Ancak 1 Ekime kadar bu paylari alacak ve kullanacak
olan Türkiye Turizm Tanitim ve Gelistirme Ajansinin kurulup faaliyete geçip
geçmeyecegi belli degildir. Çünkü bu ajansin kurulus ve faaliyetleri ile
gelirlerine iliskin usul ve esaslarin Hazine ve Maliye Bakanliginin görüsü de
alinarak Kültür ve Turizm Bakanliginin çikartacagi bir Yönetmelikle
belirlenecegi ve bu yönetmeligin 6 ay içerisinde çikartilacagi, 7183 sayili
Kanunla belirlenmistir. Kamunun kanunla belirlenen mevzuati olusturma sürecine
riayet konusundaki rahatligi ve 6 aylik sürenin 15 Ocak 2020’de dolacagi
dikkate alinirsa, yükümlülüge 1 Ekim olarak belirlenen yürürlüge giris
tarihinin anlamsizligi ortaya çikmaktadir. Burada hiç olmazsa bu yükümlülügün,
söz konusu ajansin kurulup faaliyete geçmesi ile baslayacaginin öngörülmesi
daha yerinde olurdu. Burada her halde ajans kuruldugunda hazir parasi olsun
diye düsünülmüs olsa gerek. Ancak olmayan kurum için para toplanmasi, yinede
bir garip.
Öte yandan bir özel hukuk tüzel kisisi gibi çalisacak Türkiye
Turizm Tanitim ve Gelistirme Ajansinin, Vergi Usul Kanunu ve 6183 sayili Kanuna
göre kamu geliri temin etmesine, bu kamu gelirine iliskin çikacak ihtilaflara
vergi mahkemeleri bakmasina karsilik, ajansin bu gelir ve harcamalarini
Sayistay degil, özel hukuk tüzel kisileri (bagimsiz denetim kuruluslari)

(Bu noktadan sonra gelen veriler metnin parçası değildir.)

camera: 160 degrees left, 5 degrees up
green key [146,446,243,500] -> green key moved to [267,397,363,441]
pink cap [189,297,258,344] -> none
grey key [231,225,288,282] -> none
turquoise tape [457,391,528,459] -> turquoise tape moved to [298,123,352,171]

denetleyecektir. Sayistay ancak bagimsiz denetim kurulusu raporuna bakarak
rapor hazirlayabilecek. Sayistay’in denetim teknikleri ile bagimsiz denetim
sirketlerinin denetim teknikleri arasindaki farki dikkate alirsak, burada
Sayistayin dolayli denetiminden de söz edemeyecegimiz anlasilir. Bu
düzenlemeleri de kamu denetim hukuku ile bagdastirmak bana zor gibi geldi.